== Aim of the exercise ==
Copy out the piece below on The Australian's Great Barrier Reef coverage word for word.

== Given text ==
Another Great Barrier Reef wipeout by The Australian

The Australian newspaper ran with a typical sensationalist headline this morning, titled “Report undercuts Kevin Rudd’s Great Barrier Reef wipeout“. The journalist in question might sound familiar – he is the same same journalist who penned the deliberately misleading “How the reef became blue again” article (see here for our response at Climate Shifts: “Why the Great Barrier Reef isn’t magically blue again“). So continues The Australian’s ongoing war against science, creating contention and deliberately clouding issues to sell newspapers. “Report undercuts Kevin Rudd’s Great Barrier Reef wipeout” – sorry Jamie, there is no undercutting here.

KEVIN Rudd’s insistence that the Great Barrier Reef could be “destroyed beyond recognition” by global warming grates with new science suggesting it will again escape temperature-related coral bleaching.

Short-answer chart tasks:

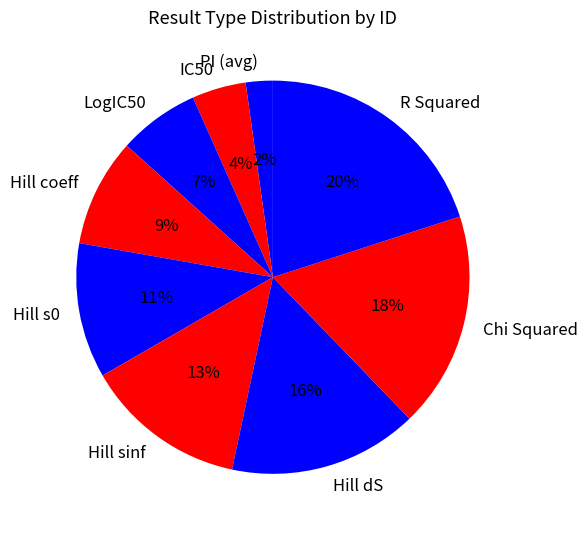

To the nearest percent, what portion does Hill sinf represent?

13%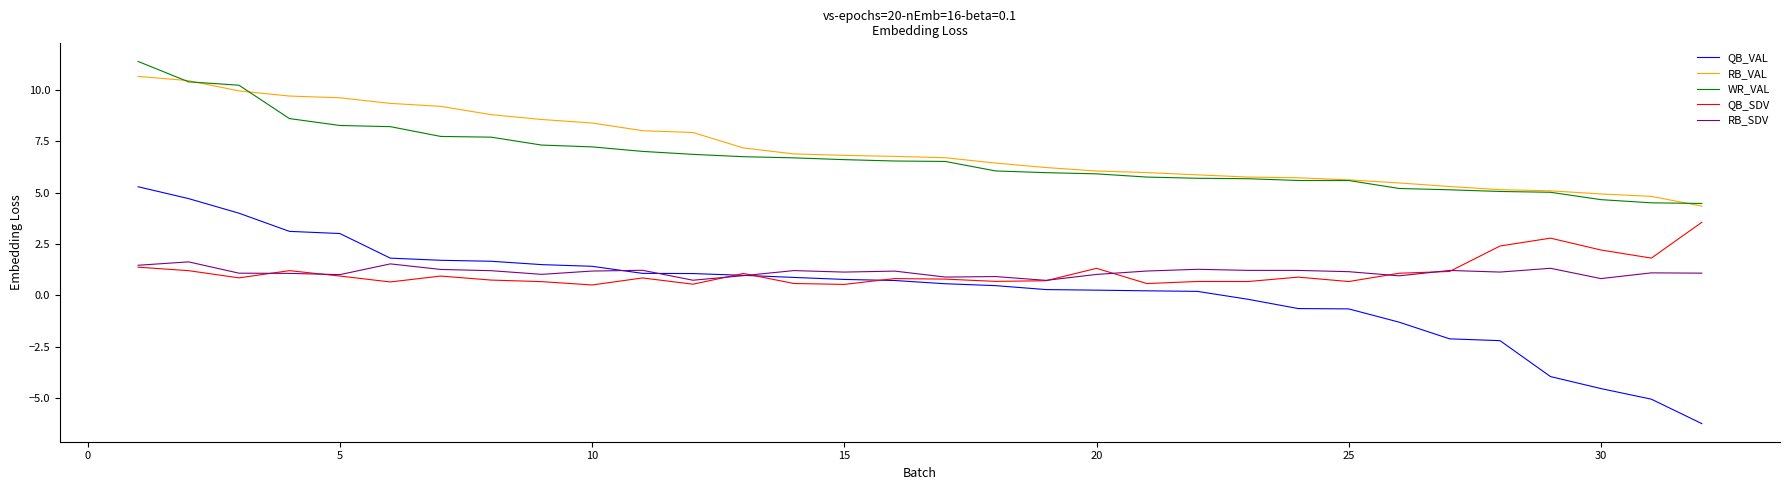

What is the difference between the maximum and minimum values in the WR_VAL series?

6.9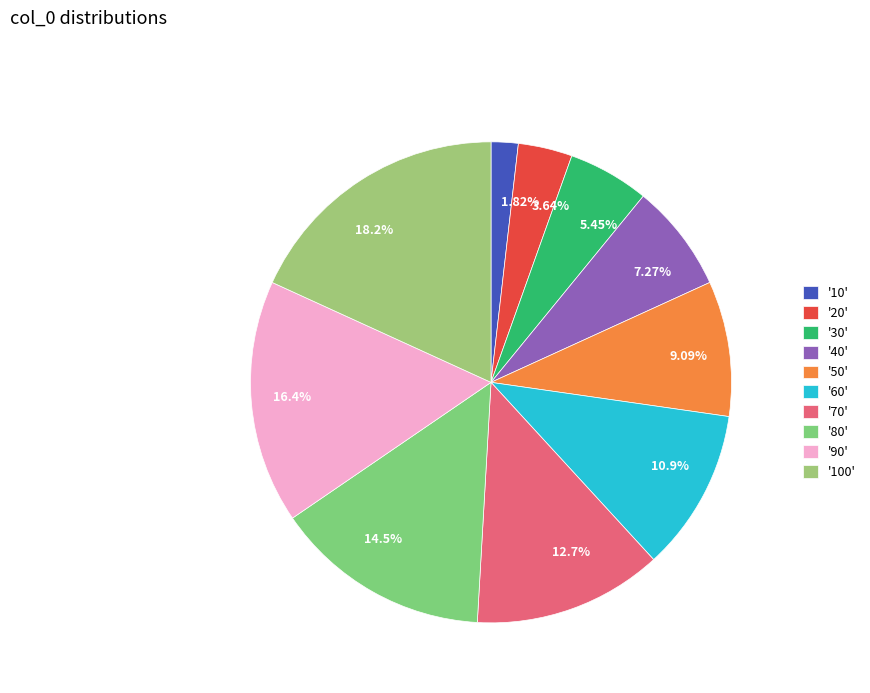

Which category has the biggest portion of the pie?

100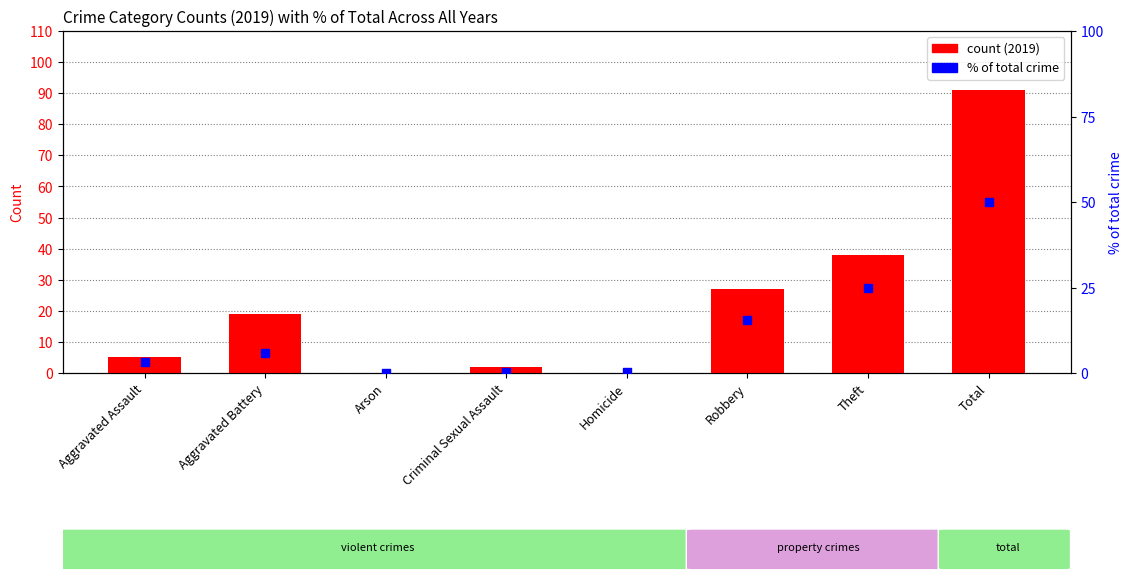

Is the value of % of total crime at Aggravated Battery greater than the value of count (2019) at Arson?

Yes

== Exercise output ==
Another Great Barrier Reef wipeout by The Australian

The Australian newspaper ran with a typical sensationalist headline this morning, titled “Report undercuts Kevin Rudd’s Great Barrier Reef wipeout“. The journalist in question might sound familiar – he is the same same journalist who penned the deliberately misleading “How the reef became blue again” article (see here for our response at Climate Shifts: “Why the Great Barrier Reef isn’t magically blue again“). So continues The Australian’s ongoing war against science, creating contention and deliberately clouding issues to sell newspapers. “Report undercuts Kevin Rudd’s Great Barrier Reef wipeout” – sorry Jamie, there is no undercutting here.

KEVIN Rudd’s insistence that the Great Barrier Reef could be “destroyed beyond recognition” by global warming grates with new science suggesting it will again escape temperature-related coral bleaching.